Fig. 2. ROS production and GAPDH activity in RPTECs and the effect of dapagliflozin (Eleftheriadis T, Pissas G, et al., 2020).
Organic Cation Transport Activity in Primary PTEC, RPTEC/TERT1, and PTL Cells
The renal proximal tubule is critical for drug transport and toxicity, relying on polarized transporter expression. Current animal models poorly predict human nephrotoxicity due to species differences, necessitating human in vitro models that replicate transporter functionality. Meijer et al. evaluates organic cation/anion transporter activity in three human proximal tubular models: iPSC-derived proximal tubular-like cells (PTL), human proximal tubular epithelial cells (PTEC), and human renal proximal tubular epithelial cells (RPTEC/TERT1), aiming to assess their utility for drug disposition and toxicity studies.

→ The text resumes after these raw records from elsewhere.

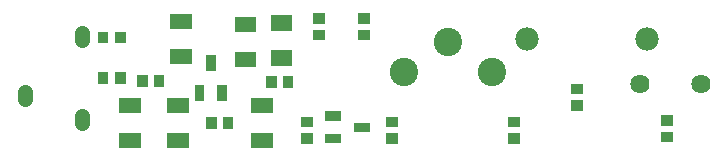
<source format=gts>
G04 Layer: TopSolderMaskLayer*
G04 EasyEDA v6.4.25, 2021-11-26T00:29:10--8:00*
G04 0dbdd77669684f62939db12cf9e3c97e,10*
G04 Gerber Generator version 0.2*
G04 Scale: 100 percent, Rotated: No, Reflected: No *
G04 Dimensions in millimeters *
G04 leading zeros omitted , absolute positions ,4 integer and 5 decimal *
%FSLAX45Y45*%
%MOMM*%

%ADD26C,1.3016*%
%ADD29C,2.4032*%
%ADD30C,1.9812*%
%ADD31C,1.6256*%

%LPD*%
D26*
X2348204Y-989611D02*
G01*
X2348204Y-929612D01*
X2348204Y-289613D02*
G01*
X2348204Y-229613D01*
X1868195Y-789612D02*
G01*
X1868195Y-729612D01*
G36*
X2958591Y-685037D02*
G01*
X2958591Y-584962D01*
X3048761Y-584962D01*
X3048761Y-685037D01*
G37*
G36*
X2818638Y-685037D02*
G01*
X2818638Y-584962D01*
X2908808Y-584962D01*
X2908808Y-685037D01*
G37*
G36*
X3542791Y-1040637D02*
G01*
X3542791Y-940562D01*
X3632961Y-940562D01*
X3632961Y-1040637D01*
G37*
G36*
X3402838Y-1040637D02*
G01*
X3402838Y-940562D01*
X3493008Y-940562D01*
X3493008Y-1040637D01*
G37*
G36*
X4204461Y-1029207D02*
G01*
X4204461Y-939037D01*
X4304538Y-939037D01*
X4304538Y-1029207D01*
G37*
G36*
X4204461Y-1169162D02*
G01*
X4204461Y-1078992D01*
X4304538Y-1078992D01*
X4304538Y-1169162D01*
G37*
G36*
X4050791Y-697737D02*
G01*
X4050791Y-597662D01*
X4140961Y-597662D01*
X4140961Y-697737D01*
G37*
G36*
X3910838Y-697737D02*
G01*
X3910838Y-597662D01*
X4001008Y-597662D01*
X4001008Y-697737D01*
G37*
G36*
X4306061Y-152907D02*
G01*
X4306061Y-62737D01*
X4406138Y-62737D01*
X4406138Y-152907D01*
G37*
G36*
X4306061Y-292862D02*
G01*
X4306061Y-202692D01*
X4406138Y-202692D01*
X4406138Y-292862D01*
G37*
G36*
X4687061Y-152907D02*
G01*
X4687061Y-62737D01*
X4787138Y-62737D01*
X4787138Y-152907D01*
G37*
G36*
X4687061Y-292862D02*
G01*
X4687061Y-202692D01*
X4787138Y-202692D01*
X4787138Y-292862D01*
G37*
D29*
G01*
X5823305Y-558800D03*
G01*
X5073294Y-558800D03*
G01*
X5448300Y-308813D03*
G36*
X4928361Y-1029207D02*
G01*
X4928361Y-939037D01*
X5028438Y-939037D01*
X5028438Y-1029207D01*
G37*
G36*
X4928361Y-1169162D02*
G01*
X4928361Y-1078992D01*
X5028438Y-1078992D01*
X5028438Y-1169162D01*
G37*
G36*
X6490461Y-749807D02*
G01*
X6490461Y-659637D01*
X6590538Y-659637D01*
X6590538Y-749807D01*
G37*
G36*
X6490461Y-889762D02*
G01*
X6490461Y-799592D01*
X6590538Y-799592D01*
X6590538Y-889762D01*
G37*
G36*
X5957061Y-1029207D02*
G01*
X5957061Y-939037D01*
X6057138Y-939037D01*
X6057138Y-1029207D01*
G37*
G36*
X5957061Y-1169162D02*
G01*
X5957061Y-1078992D01*
X6057138Y-1078992D01*
X6057138Y-1169162D01*
G37*
G36*
X7252461Y-1016507D02*
G01*
X7252461Y-926337D01*
X7352538Y-926337D01*
X7352538Y-1016507D01*
G37*
G36*
X7252461Y-1156462D02*
G01*
X7252461Y-1066292D01*
X7352538Y-1066292D01*
X7352538Y-1156462D01*
G37*
D30*
G01*
X6121400Y-279400D03*
G01*
X7137400Y-279400D03*
D31*
G01*
X7073900Y-660400D03*
G36*
X3401568Y-552195D02*
G01*
X3401568Y-417068D01*
X3481831Y-417068D01*
X3481831Y-552195D01*
G37*
G36*
X3496563Y-802131D02*
G01*
X3496563Y-667004D01*
X3576827Y-667004D01*
X3576827Y-802131D01*
G37*
G36*
X3306572Y-802131D02*
G01*
X3306572Y-667004D01*
X3386836Y-667004D01*
X3386836Y-802131D01*
G37*
G36*
X4654804Y-1068831D02*
G01*
X4654804Y-988568D01*
X4789931Y-988568D01*
X4789931Y-1068831D01*
G37*
G36*
X4404868Y-1163828D02*
G01*
X4404868Y-1083563D01*
X4539995Y-1083563D01*
X4539995Y-1163828D01*
G37*
G36*
X4404868Y-973836D02*
G01*
X4404868Y-893571D01*
X4539995Y-893571D01*
X4539995Y-973836D01*
G37*
G36*
X2633472Y-657860D02*
G01*
X2633472Y-561339D01*
X2724150Y-561339D01*
X2724150Y-657860D01*
G37*
G36*
X2482850Y-657860D02*
G01*
X2482850Y-561339D01*
X2573527Y-561339D01*
X2573527Y-657860D01*
G37*
G36*
X2633472Y-314960D02*
G01*
X2633472Y-218439D01*
X2724150Y-218439D01*
X2724150Y-314960D01*
G37*
G36*
X2482850Y-314960D02*
G01*
X2482850Y-218439D01*
X2573527Y-218439D01*
X2573527Y-314960D01*
G37*
G36*
X2665729Y-908304D02*
G01*
X2665729Y-777239D01*
X2846070Y-777239D01*
X2846070Y-908304D01*
G37*
G36*
X2665729Y-1203960D02*
G01*
X2665729Y-1072895D01*
X2846070Y-1072895D01*
X2846070Y-1203960D01*
G37*
G36*
X3072129Y-908304D02*
G01*
X3072129Y-777239D01*
X3252470Y-777239D01*
X3252470Y-908304D01*
G37*
G36*
X3072129Y-1203960D02*
G01*
X3072129Y-1072895D01*
X3252470Y-1072895D01*
X3252470Y-1203960D01*
G37*
G36*
X3783329Y-908304D02*
G01*
X3783329Y-777239D01*
X3963670Y-777239D01*
X3963670Y-908304D01*
G37*
G36*
X3783329Y-1203960D02*
G01*
X3783329Y-1072895D01*
X3963670Y-1072895D01*
X3963670Y-1203960D01*
G37*
G36*
X3097529Y-197104D02*
G01*
X3097529Y-66039D01*
X3277870Y-66039D01*
X3277870Y-197104D01*
G37*
G36*
X3097529Y-492760D02*
G01*
X3097529Y-361695D01*
X3277870Y-361695D01*
X3277870Y-492760D01*
G37*
G36*
X3643629Y-222504D02*
G01*
X3643629Y-91439D01*
X3823970Y-91439D01*
X3823970Y-222504D01*
G37*
G36*
X3643629Y-518160D02*
G01*
X3643629Y-387095D01*
X3823970Y-387095D01*
X3823970Y-518160D01*
G37*
G36*
X3948429Y-209804D02*
G01*
X3948429Y-78739D01*
X4128770Y-78739D01*
X4128770Y-209804D01*
G37*
G36*
X3948429Y-505460D02*
G01*
X3948429Y-374395D01*
X4128770Y-374395D01*
X4128770Y-505460D01*
G37*
G01*
X7594600Y-660400D03*
M02*

</source>
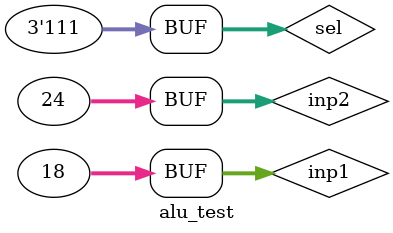
<source format=v>
`timescale 1ns / 1ps


module alu_test;

	// Inputs
	reg [31:0] inp1;
	reg [31:0] inp2;
	reg [2:0] sel;

	// Outputs
	wire [31:0] out;
	wire zero;

	// Instantiate the Unit Under Test (UUT)
	alu uut (
		.inp1(inp1), 
		.inp2(inp2), 
		.sel(sel), 
		.out(out), 
		.zero(zero)
	);

	initial begin
		// Initialize Inputs
		inp1 = 0;
		inp2 = 0;
		sel = 0;

		// Wait 100 ns for global reset to finish
		#100;
        
		inp1 = 2;
		inp2 = 5;
		sel = 0;
		
		#100;
		
		inp1 = 5;
		inp2 = 1;
		sel = 1;
		
		#100;
		
		inp1 = 1;
		inp2 = 1;
		sel = 2;
		
		#100;
		
		inp1 = 0;
		inp2 = 1;
		sel = 3;
		
		#100;
		
		inp1 = 1;
		inp2 = 1;
		sel = 4;
		
		#100;
		
		inp1 = 1;
		inp2 = 0;
		sel = 5;
		
		#100;
		
		inp1 = 2;
		inp2 = 2;
		sel = 6;
		
		#100;
		
		inp1 = 18;
		inp2 = 24;
		sel = 7;

	end
      
endmodule


</source>
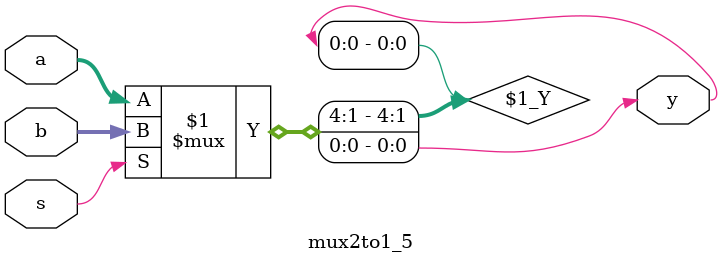
<source format=v>
module mux2to1_10 (a,b,s,y);
    input [9:0]a,b;
    input s;
    output y;

    assign y = s ? b : a ;
endmodule


module mux2to1_5 (a,b,s,y);
    input [4:0]a,b;
    input s;
    output y;

    assign y = s ? b : a ;
endmodule
</source>
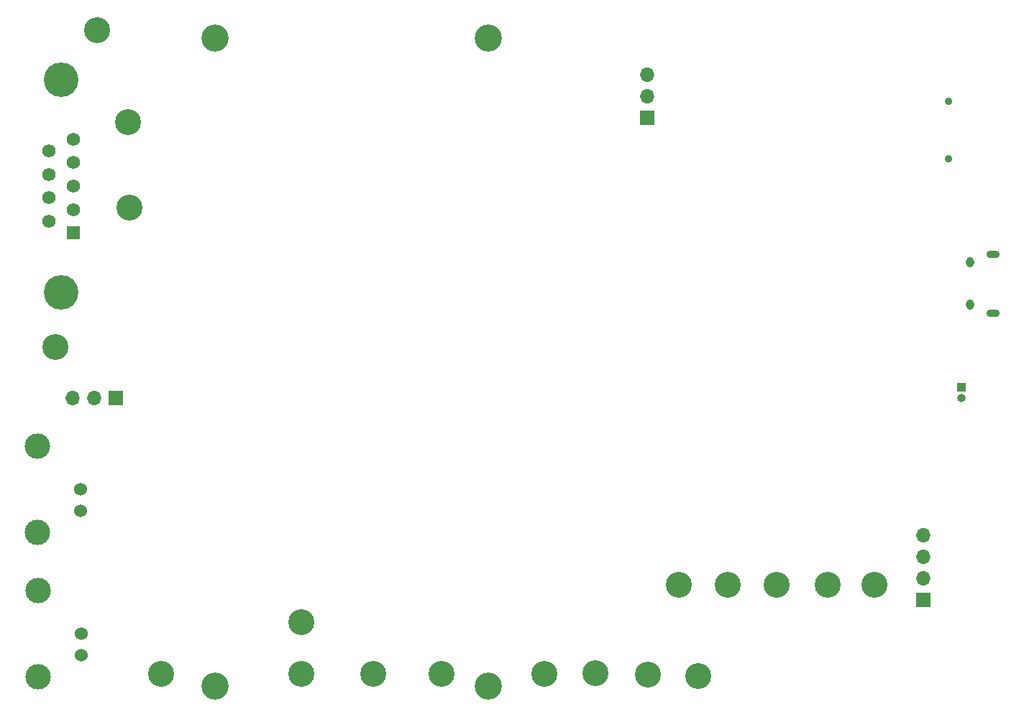
<source format=gbs>
%TF.GenerationSoftware,KiCad,Pcbnew,9.0.0*%
%TF.CreationDate,2025-02-25T12:17:53-05:00*%
%TF.ProjectId,kicad_pulse_supply-rev-C,6b696361-645f-4707-956c-73655f737570,rev?*%
%TF.SameCoordinates,Original*%
%TF.FileFunction,Soldermask,Bot*%
%TF.FilePolarity,Negative*%
%FSLAX46Y46*%
G04 Gerber Fmt 4.6, Leading zero omitted, Abs format (unit mm)*
G04 Created by KiCad (PCBNEW 9.0.0) date 2025-02-25 12:17:53*
%MOMM*%
%LPD*%
G01*
G04 APERTURE LIST*
%ADD10R,1.575000X1.575000*%
%ADD11C,1.575000*%
%ADD12C,4.066000*%
%ADD13O,1.550000X0.890000*%
%ADD14O,0.950000X1.250000*%
%ADD15C,3.048000*%
%ADD16R,1.700000X1.700000*%
%ADD17O,1.700000X1.700000*%
%ADD18C,3.000000*%
%ADD19C,1.524000*%
%ADD20C,3.200000*%
%ADD21R,1.000000X1.000000*%
%ADD22O,1.000000X1.000000*%
%ADD23C,0.900000*%
G04 APERTURE END LIST*
D10*
%TO.C,J7*%
X55286000Y-98513000D03*
D11*
X55286000Y-95743000D03*
X55286000Y-92973000D03*
X55286000Y-90203000D03*
X55286000Y-87433000D03*
X52446000Y-97128000D03*
X52446000Y-94358000D03*
X52446000Y-91588000D03*
X52446000Y-88818000D03*
D12*
X53866000Y-80478000D03*
X53866000Y-105468000D03*
%TD*%
D13*
%TO.C,J1*%
X163566000Y-100978000D03*
D14*
X160866000Y-101978000D03*
X160866000Y-106978000D03*
D13*
X163566000Y-107978000D03*
%TD*%
D15*
%TO.C,TP14*%
X149616000Y-139978000D03*
%TD*%
%TO.C,TP37*%
X128866000Y-150728000D03*
%TD*%
%TO.C,TP12*%
X53166000Y-111978000D03*
%TD*%
D16*
%TO.C,J4*%
X155366000Y-141778000D03*
D17*
X155366000Y-139238000D03*
X155366000Y-136698000D03*
X155366000Y-134158000D03*
%TD*%
D15*
%TO.C,TP28*%
X138116000Y-139978000D03*
%TD*%
%TO.C,TP22*%
X132366000Y-139978000D03*
%TD*%
D18*
%TO.C,J6*%
X51036000Y-123648000D03*
X51036000Y-133808000D03*
D19*
X56116000Y-128728000D03*
X56116000Y-131268000D03*
%TD*%
D18*
%TO.C,J5*%
X51116000Y-140648000D03*
X51116000Y-150808000D03*
D19*
X56196000Y-145728000D03*
X56196000Y-148268000D03*
%TD*%
D15*
%TO.C,TP13*%
X65616000Y-150478000D03*
%TD*%
%TO.C,TP30*%
X144116000Y-139978000D03*
%TD*%
%TO.C,TP9*%
X98616000Y-150478000D03*
%TD*%
D20*
%TO.C,H2*%
X104116000Y-75528000D03*
%TD*%
%TO.C,H3*%
X104116000Y-151928000D03*
%TD*%
D16*
%TO.C,JP2*%
X60291000Y-117978000D03*
D17*
X57751000Y-117978000D03*
X55211000Y-117978000D03*
%TD*%
D15*
%TO.C,TP36*%
X122966000Y-150578000D03*
%TD*%
%TO.C,TP8*%
X58066000Y-74578000D03*
%TD*%
%TO.C,TP33*%
X82116000Y-150478000D03*
%TD*%
%TO.C,TP11*%
X61866000Y-95478000D03*
%TD*%
%TO.C,TP32*%
X116766000Y-150378000D03*
%TD*%
D20*
%TO.C,H1*%
X71966000Y-75528000D03*
%TD*%
D15*
%TO.C,TP34*%
X90616000Y-150478000D03*
%TD*%
D16*
%TO.C,J3*%
X122866000Y-84918000D03*
D17*
X122866000Y-82378000D03*
X122866000Y-79838000D03*
%TD*%
D21*
%TO.C,J2*%
X159866000Y-116708000D03*
D22*
X159866000Y-117978000D03*
%TD*%
D23*
%TO.C,SW3*%
X158366000Y-82978000D03*
X158366000Y-89778000D03*
%TD*%
D15*
%TO.C,TP10*%
X61766000Y-85478000D03*
%TD*%
%TO.C,TP35*%
X82166000Y-144378000D03*
%TD*%
%TO.C,TP31*%
X110766000Y-150478000D03*
%TD*%
D20*
%TO.C,H4*%
X71966000Y-151928000D03*
%TD*%
D15*
%TO.C,TP18*%
X126616000Y-139978000D03*
%TD*%
M02*

</source>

The functionality of organic cation transporters was assessed in transwell-cultured cells using fluorescent substrate ASP, with/without inhibitor quinidine. Basolateral ASP application induced time-dependent intracellular accumulation in all models (PTEC, RPTEC/TERT1, PTL), with basolateral uptake consistently exceeding apical uptake (Fig. 3a). Primary PTEC showed 1.4–2.2-fold higher intracellular ASP levels and 1.9–2.6-fold faster uptake rates compared to RPTEC/TERT1 and PTL within 10 minutes (Fig. 3a). Quinidine co-incubation reduced intracellular ASP levels to 59–82% across models (Fig. 3b). Apical efflux assessment revealed basolateral-to-apical ASP transfer inhibited by quinidine (apical ASP reduced to 37–65%; Fig. 3c). Apical-to-basolateral transfer was minimal, confirming basolateral-to-apical dominance.
Fig. 3. The uptake and transfer of the fluorescent substrate 4-(4 (dimethylamino)styryl)-N-methylpyridinium iodide (ASP) in primary PTEC, RPTEC/TERT1, and PTL cells cultured on transwells (Meijer T, da Costa Pereira D, et al., 2024).